__EXERCISE__:
Starting at the first line and ending at the last, reproduce the records below exactly.

[Opening LISTED ENTRIES section]

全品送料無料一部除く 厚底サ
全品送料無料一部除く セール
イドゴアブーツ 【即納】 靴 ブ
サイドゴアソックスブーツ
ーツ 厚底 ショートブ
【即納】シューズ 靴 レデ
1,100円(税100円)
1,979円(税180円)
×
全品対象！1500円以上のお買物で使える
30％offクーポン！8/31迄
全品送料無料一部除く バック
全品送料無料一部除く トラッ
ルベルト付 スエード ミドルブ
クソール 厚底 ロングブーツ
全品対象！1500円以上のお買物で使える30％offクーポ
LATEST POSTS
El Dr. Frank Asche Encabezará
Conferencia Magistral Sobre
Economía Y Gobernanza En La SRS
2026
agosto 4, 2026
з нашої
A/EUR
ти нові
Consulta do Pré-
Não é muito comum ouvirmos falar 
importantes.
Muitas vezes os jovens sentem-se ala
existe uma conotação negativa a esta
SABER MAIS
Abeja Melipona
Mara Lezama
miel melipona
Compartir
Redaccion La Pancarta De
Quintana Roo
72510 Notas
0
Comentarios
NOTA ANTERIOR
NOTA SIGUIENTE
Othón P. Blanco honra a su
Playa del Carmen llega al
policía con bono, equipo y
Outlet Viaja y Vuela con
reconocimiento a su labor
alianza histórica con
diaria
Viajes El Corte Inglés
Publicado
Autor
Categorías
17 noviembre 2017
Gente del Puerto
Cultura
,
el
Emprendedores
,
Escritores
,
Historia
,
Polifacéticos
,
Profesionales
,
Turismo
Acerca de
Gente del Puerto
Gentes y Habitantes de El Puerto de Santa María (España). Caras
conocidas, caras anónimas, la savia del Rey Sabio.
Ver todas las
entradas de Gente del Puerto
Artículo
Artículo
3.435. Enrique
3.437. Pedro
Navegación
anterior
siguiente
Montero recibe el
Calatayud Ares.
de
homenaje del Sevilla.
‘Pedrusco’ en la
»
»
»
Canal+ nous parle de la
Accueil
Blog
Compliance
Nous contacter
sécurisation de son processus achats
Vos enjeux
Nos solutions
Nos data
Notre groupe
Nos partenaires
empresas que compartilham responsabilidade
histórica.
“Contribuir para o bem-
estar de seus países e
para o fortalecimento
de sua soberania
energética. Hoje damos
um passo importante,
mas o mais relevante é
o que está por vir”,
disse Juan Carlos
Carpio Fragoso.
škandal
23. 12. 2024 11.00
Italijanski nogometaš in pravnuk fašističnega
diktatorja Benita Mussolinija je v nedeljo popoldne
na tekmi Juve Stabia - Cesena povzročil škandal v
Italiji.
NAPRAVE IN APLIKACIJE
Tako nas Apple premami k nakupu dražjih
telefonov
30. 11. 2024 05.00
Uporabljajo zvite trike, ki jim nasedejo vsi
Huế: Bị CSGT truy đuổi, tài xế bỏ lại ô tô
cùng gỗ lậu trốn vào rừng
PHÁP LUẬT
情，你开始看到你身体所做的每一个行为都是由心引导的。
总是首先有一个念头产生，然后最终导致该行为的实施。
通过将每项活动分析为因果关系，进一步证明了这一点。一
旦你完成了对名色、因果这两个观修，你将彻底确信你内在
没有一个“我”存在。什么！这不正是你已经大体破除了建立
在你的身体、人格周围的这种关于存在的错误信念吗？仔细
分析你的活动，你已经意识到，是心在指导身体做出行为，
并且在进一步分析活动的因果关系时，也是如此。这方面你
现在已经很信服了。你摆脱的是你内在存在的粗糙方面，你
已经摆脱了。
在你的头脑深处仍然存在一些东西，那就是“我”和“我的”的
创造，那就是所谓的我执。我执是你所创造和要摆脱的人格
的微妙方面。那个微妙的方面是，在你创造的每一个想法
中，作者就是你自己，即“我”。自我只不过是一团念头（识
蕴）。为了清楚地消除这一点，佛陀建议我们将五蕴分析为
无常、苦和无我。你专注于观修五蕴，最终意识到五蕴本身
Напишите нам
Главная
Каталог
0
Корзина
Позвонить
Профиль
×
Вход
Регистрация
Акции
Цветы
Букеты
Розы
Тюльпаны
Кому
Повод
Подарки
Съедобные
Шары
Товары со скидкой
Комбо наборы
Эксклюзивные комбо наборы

[Closing LISTED ENTRIES section]

__RESULT OF THIS EXERCISE__:
全品送料無料一部除く 厚底サ
全品送料無料一部除く セール
イドゴアブーツ 【即納】 靴 ブ
サイドゴアソックスブーツ
ーツ 厚底 ショートブ
【即納】シューズ 靴 レデ
1,100円(税100円)
1,979円(税180円)
×
全品対象！1500円以上のお買物で使える
30％offクーポン！8/31迄
全品送料無料一部除く バック
全品送料無料一部除く トラッ
ルベルト付 スエード ミドルブ
クソール 厚底 ロングブーツ
全品対象！1500円以上のお買物で使える30％offクーポ
LATEST POSTS
El Dr. Frank Asche Encabezará
Conferencia Magistral Sobre
Economía Y Gobernanza En La SRS
2026
agosto 4, 2026
з нашої
A/EUR
ти нові
Consulta do Pré-
Não é muito comum ouvirmos falar 
importantes.
Muitas vezes os jovens sentem-se ala
existe uma conotação negativa a esta
SABER MAIS
Abeja Melipona
Mara Lezama
miel melipona
Compartir
Redaccion La Pancarta De
Quintana Roo
72510 Notas
0
Comentarios
NOTA ANTERIOR
NOTA SIGUIENTE
Othón P. Blanco honra a su
Playa del Carmen llega al
policía con bono, equipo y
Outlet Viaja y Vuela con
reconocimiento a su labor
alianza histórica con
diaria
Viajes El Corte Inglés
Publicado
Autor
Categorías
17 noviembre 2017
Gente del Puerto
Cultura
,
el
Emprendedores
,
Escritores
,
Historia
,
Polifacéticos
,
Profesionales
,
Turismo
Acerca de
Gente del Puerto
Gentes y Habitantes de El Puerto de Santa María (España). Caras
conocidas, caras anónimas, la savia del Rey Sabio.
Ver todas las
entradas de Gente del Puerto
Artículo
Artículo
3.435. Enrique
3.437. Pedro
Navegación
anterior
siguiente
Montero recibe el
Calatayud Ares.
de
homenaje del Sevilla.
‘Pedrusco’ en la
»
»
»
Canal+ nous parle de la
Accueil
Blog
Compliance
Nous contacter
sécurisation de son processus achats
Vos enjeux
Nos solutions
Nos data
Notre groupe
Nos partenaires
empresas que compartilham responsabilidade
histórica.
“Contribuir para o bem-
estar de seus países e
para o fortalecimento
de sua soberania
energética. Hoje damos
um passo importante,
mas o mais relevante é
o que está por vir”,
disse Juan Carlos
Carpio Fragoso.
škandal
23. 12. 2024 11.00
Italijanski nogometaš in pravnuk fašističnega
diktatorja Benita Mussolinija je v nedeljo popoldne
na tekmi Juve Stabia - Cesena povzročil škandal v
Italiji.
NAPRAVE IN APLIKACIJE
Tako nas Apple premami k nakupu dražjih
telefonov
30. 11. 2024 05.00
Uporabljajo zvite trike, ki jim nasedejo vsi
Huế: Bị CSGT truy đuổi, tài xế bỏ lại ô tô
cùng gỗ lậu trốn vào rừng
PHÁP LUẬT
情，你开始看到你身体所做的每一个行为都是由心引导的。
总是首先有一个念头产生，然后最终导致该行为的实施。
通过将每项活动分析为因果关系，进一步证明了这一点。一
旦你完成了对名色、因果这两个观修，你将彻底确信你内在
没有一个“我”存在。什么！这不正是你已经大体破除了建立
在你的身体、人格周围的这种关于存在的错误信念吗？仔细
分析你的活动，你已经意识到，是心在指导身体做出行为，
并且在进一步分析活动的因果关系时，也是如此。这方面你
现在已经很信服了。你摆脱的是你内在存在的粗糙方面，你
已经摆脱了。
在你的头脑深处仍然存在一些东西，那就是“我”和“我的”的
创造，那就是所谓的我执。我执是你所创造和要摆脱的人格
的微妙方面。那个微妙的方面是，在你创造的每一个想法
中，作者就是你自己，即“我”。自我只不过是一团念头（识
蕴）。为了清楚地消除这一点，佛陀建议我们将五蕴分析为
无常、苦和无我。你专注于观修五蕴，最终意识到五蕴本身
Напишите нам
Главная
Каталог
0
Корзина
Позвонить
Профиль
×
Вход
Регистрация
Акции
Цветы
Букеты
Розы
Тюльпаны
Кому
Повод
Подарки
Съедобные
Шары
Товары со скидкой
Комбо наборы
Эксклюзивные комбо наборы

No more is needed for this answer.